Meski ramai penduduk, namun udaranya masih terasa sejuk. Dan betapa senangnya aku ketika melintas di persawahan yang hijau asri. Untuk pertama kalinya, aku jatuh cinta pada warna hijau. Aku berlari kecil dengan penuh antusias, bahkan aku berada jauh di depan sendirian. Maklumlah, bocah 3 tahun kerap hyperaktif ketika melihat sesuatu yang menarik.

“Neng, pelan-pelan jalannya. Liat-liat ke bawah, nanti kalau jatoh bajunya kotor kena lumpur.” Nasehat mamahku melihat aku yang begitu senang.

“Iya mah, ini masih jauh apa udah deket mah? Kok gak nyampe-nyampe ya?” Teriakku dari ujung pembatas sawah.

“Makanya pelan-pelan. Centil banget sih lari-larian, nanti pas jatuh mah nangis seharian. Kayak tau jalan aja.” Cibir kakakku yang baru terdengar suaranya.

“Bodo sih, iri aja jadi orang. Daripada kayak aa, jalan leha-leha kayak belum makan 2 hari.” Jawabku sinis.

“Su, tunggu di situ, nanti turun ke bawahnya Apaa gendong biar gak jatoh.” Perintah bapak(aku sendiri memanggilnya dengan sebutan Apaa).

“Iya pa, neng tunggu di sini.” Jawabku seraya duduk di sisian sawah.

 Aku begitu menikmati setiap jejak langkahku di sini, aku suka—sangat. Aku rasa, aku akan betah tinggal di sini. Yaa meskipun aku butuh adaptasi dan mencari teman baru lagi.
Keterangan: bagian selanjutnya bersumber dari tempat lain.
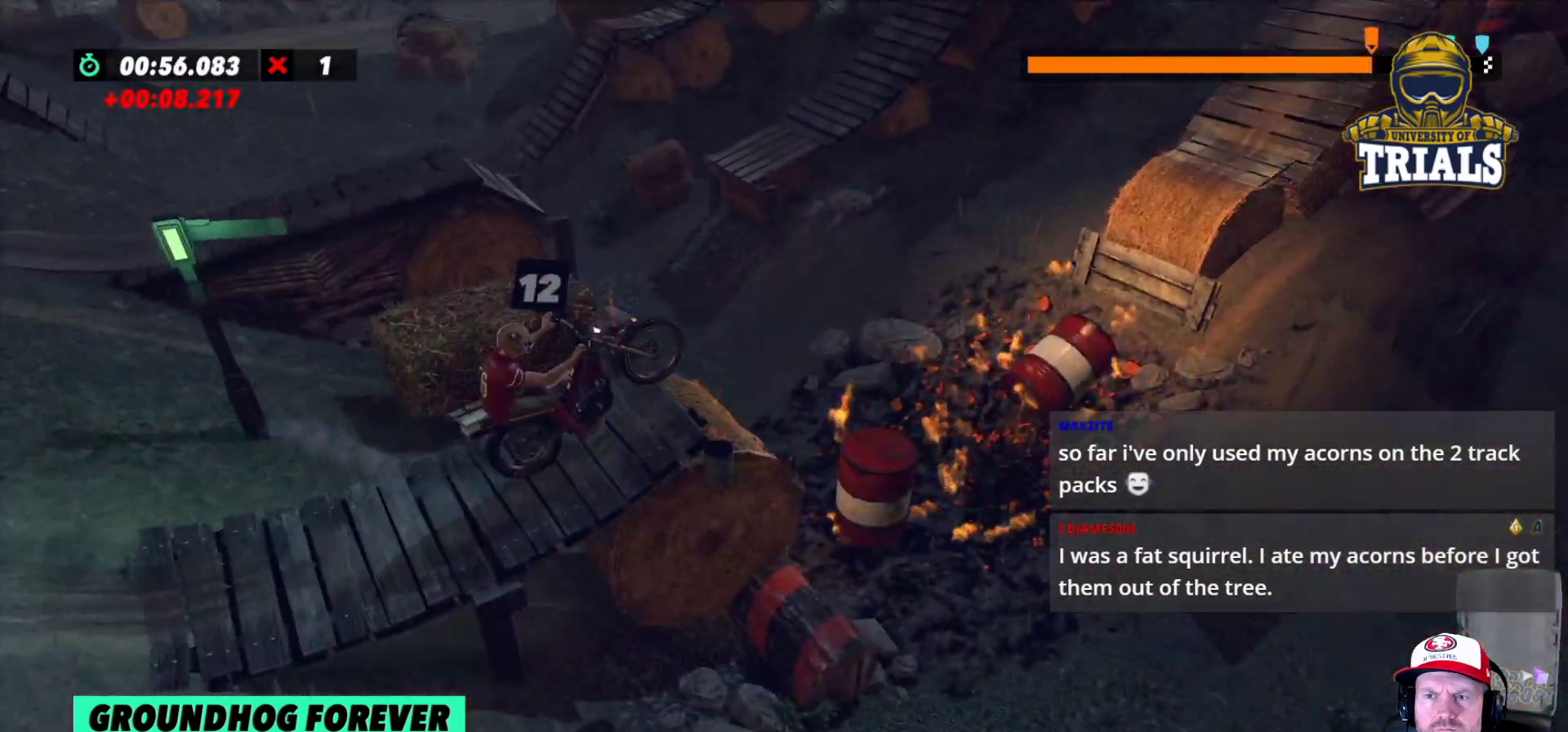
{"buttons": [], "left_stick": "center", "events": [[83, "R2", "down"], [233, "left_stick", "left"], [333, "R2", "up"], [450, "left_stick", "center"]]}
Beberapa saat aku duduk menunggu, akhirnya mamah, bapak dan kakakku sampai di posisiku. Akupun langsung naik ke punggung bapak yang sudah siap menggendongku dengan tas yang ditenteng di kedua tangannya. Aku merentangkan tanganku ke udara layaknya sedang terbang di awan. Aku merasa berada di atas bukit, karena bapakku mempunyai tubuh yang tinggi menjulang.
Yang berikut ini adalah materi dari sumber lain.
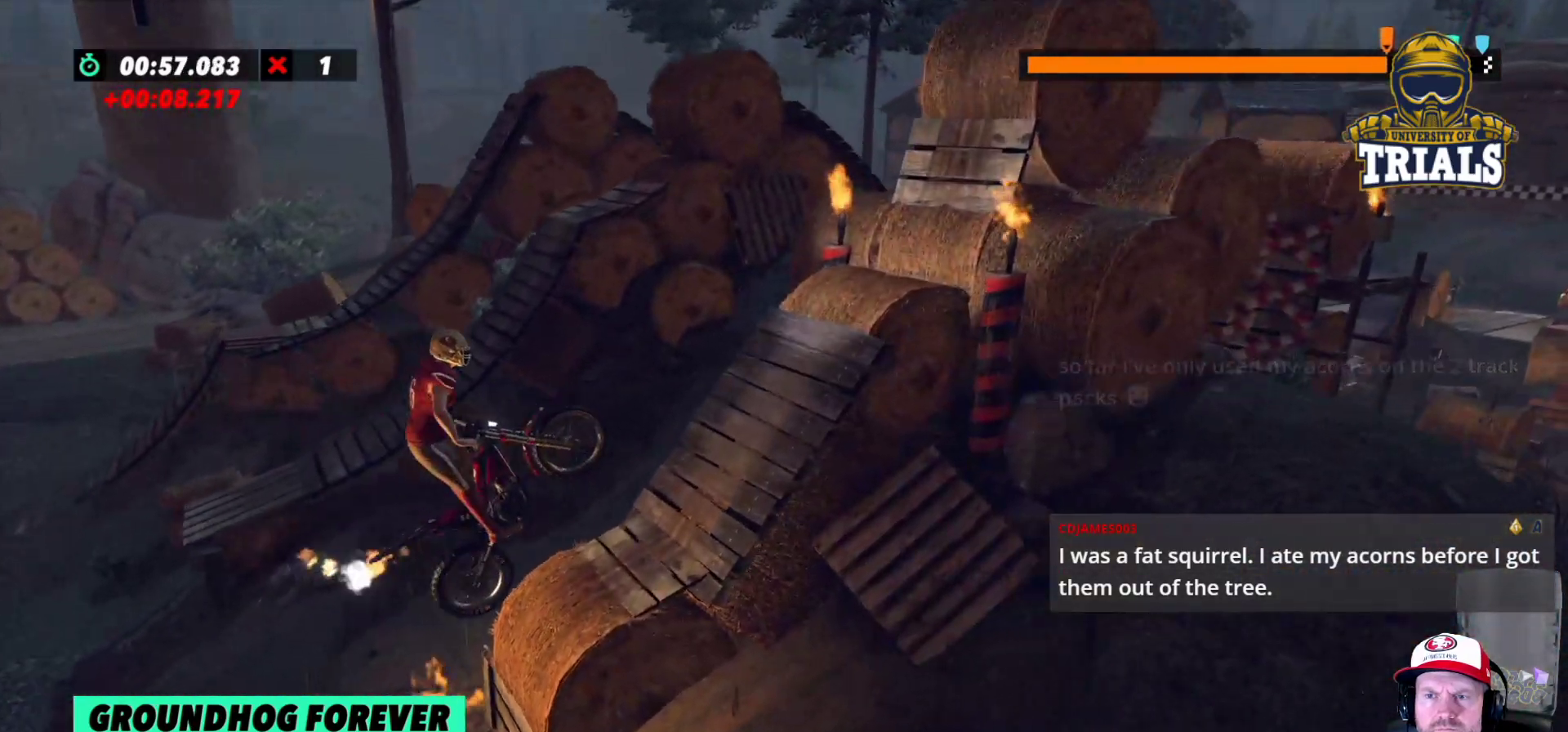
{"buttons": ["R2"], "left_stick": "right", "events": [[483, "left_stick", "right"]]}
“Aaaaaa, liat deh neng mah terbang dong digendong Apaa. Emangnya aa yang jalan sendirian, emang enak wlee.” Ejekku seraya menjulurkan lidah untuk membuat kakakku iri.

“Masa bodo. Kamu pendek, jadi gak bakal bisa jalan di galengan yang naik turun ini. Yang ada kamu nyungsep ke sawah, jadi cumi-cumi nemenin belut.” Cibir kakakku yang malah membuatku kesal.

“Dasar aa jelek!” Kesalku.

“Kamu lebih jelek.” Jawabnya datar.

 Aku tidak lagi ingin menjawab cemoohannya. Aku mengalihkan pandanganku ke persawahan yang luas. Namun tiba-tiba bapakku berhenti di depan sebuah rumah putih yang memiliki halaman begitu luas lengkap dengan gudang dan sumur yang ada di sebrangnya.

“Apaa, kok berhenti sih?” Tanyaku heran.

“Ini udah sampe, Su. Ini rumah baru kita.” Jawab bapak lembut.

“Woah, rumahnya gede ya pa. Neng bakal betah di sini.” Jawabku antusias.

“Yaudah yuk masuk. Beresin barang-barangnya.” Tukas mamah.

Kamipun melangkah masuk ke dalam rumah sambil mengucap salam. Kebiasaan yang selalu diterapkan ketika memasuki rumah. Rumah baru kami cukup luas, nuansa putih lebih mempertegas unsur luasnya. Ada ruang tamu yang dilengkapi sofa, aquarium besar yang di atasnya ada dua kipas besar sebagai hiasan, dan lukisan Mekkah dari kain besar di dinding. 2 kamar tidur, ruang TV, dapur, dan kamar mandi. Selesai melihat setiap sudut ruangan, kamipun bergegas merapihkan barang-barang karena hari sudah mulai petang. Hari ini, aku merasa sangat bahagia.